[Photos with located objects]
::::

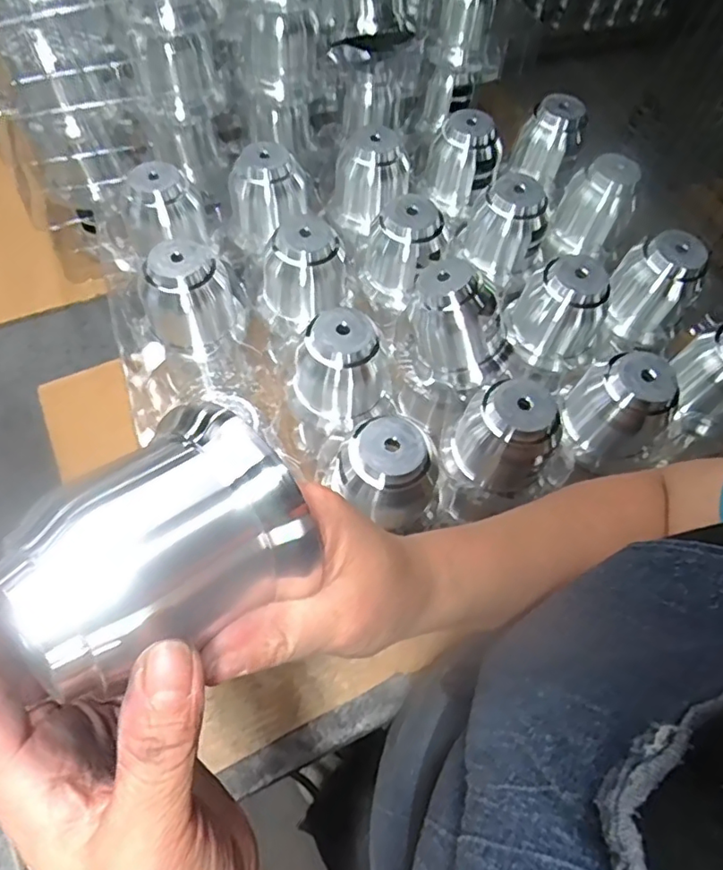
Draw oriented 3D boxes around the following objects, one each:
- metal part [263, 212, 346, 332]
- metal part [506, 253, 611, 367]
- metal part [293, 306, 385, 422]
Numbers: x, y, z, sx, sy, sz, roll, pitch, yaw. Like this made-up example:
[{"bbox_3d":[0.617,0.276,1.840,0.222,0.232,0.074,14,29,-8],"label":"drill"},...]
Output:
[{"bbox_3d":[-0.050,-0.147,0.515,0.065,0.079,0.061,25,63,10],"label":"metal part"},{"bbox_3d":[0.174,-0.107,0.505,0.072,0.077,0.068,2,62,-3],"label":"metal part"},{"bbox_3d":[-0.018,-0.054,0.465,0.061,0.077,0.067,39,66,16],"label":"metal part"}]

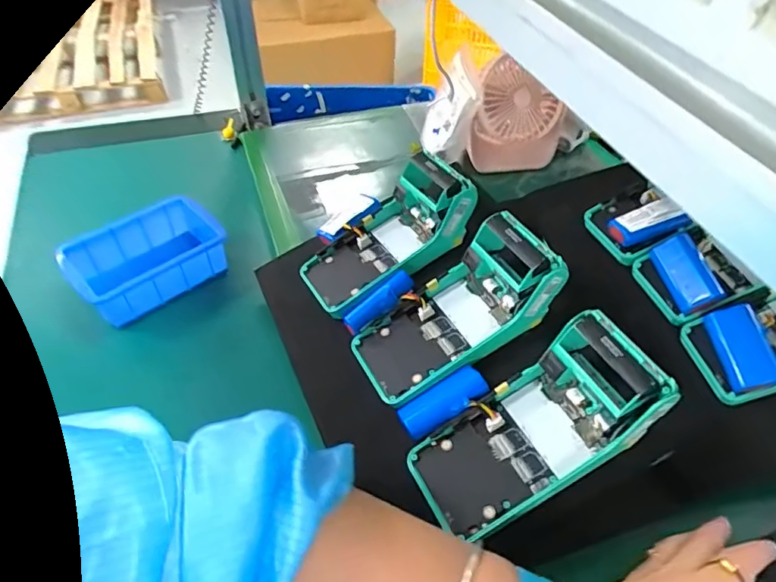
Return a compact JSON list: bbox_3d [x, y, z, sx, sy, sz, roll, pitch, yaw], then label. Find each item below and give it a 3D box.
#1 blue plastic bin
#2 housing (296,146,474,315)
[{"bbox_3d":[-0.247,-0.039,0.534,0.102,0.066,0.150,39,58,24],"label":"blue plastic bin"},{"bbox_3d":[-0.002,-0.050,0.466,0.152,0.095,0.079,-28,58,-24],"label":"housing"}]

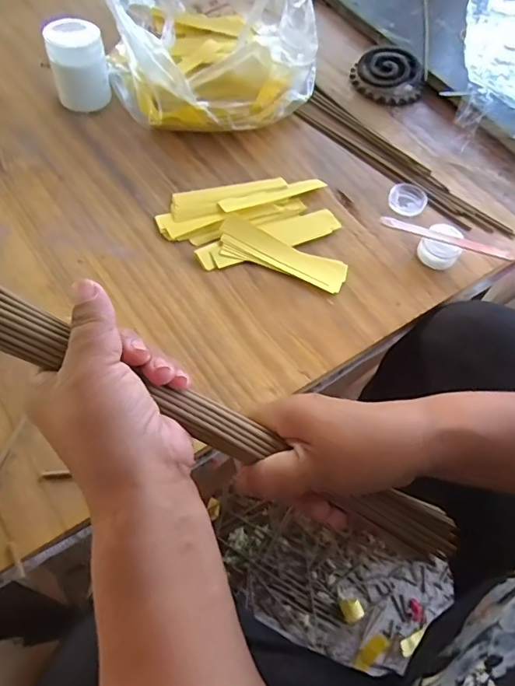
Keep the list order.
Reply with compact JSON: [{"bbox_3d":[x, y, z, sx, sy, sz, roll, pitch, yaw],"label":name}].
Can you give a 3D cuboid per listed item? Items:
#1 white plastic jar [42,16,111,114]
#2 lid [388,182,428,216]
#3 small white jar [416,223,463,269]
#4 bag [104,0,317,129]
[{"bbox_3d":[-0.183,-0.284,0.507,0.057,0.071,0.052,-11,62,-13],"label":"white plastic jar"},{"bbox_3d":[0.153,-0.148,0.498,0.035,0.006,0.042,37,63,14],"label":"lid"},{"bbox_3d":[0.171,-0.090,0.458,0.036,0.028,0.031,27,62,10],"label":"small white jar"},{"bbox_3d":[-0.049,-0.343,0.529,0.219,0.102,0.244,-11,62,-13],"label":"bag"}]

::::

## TASK GOAL
Look through the lines above and collect those with the word "compact".

## TASK RESULT
Return a compact JSON list: bbox_3d [x, y, z, sx, sy, sz, roll, pitch, yaw], then label. Find each item below and give it a 3D box.
Reply with compact JSON: [{"bbox_3d":[x, y, z, sx, sy, sz, roll, pitch, yaw],"label":name}].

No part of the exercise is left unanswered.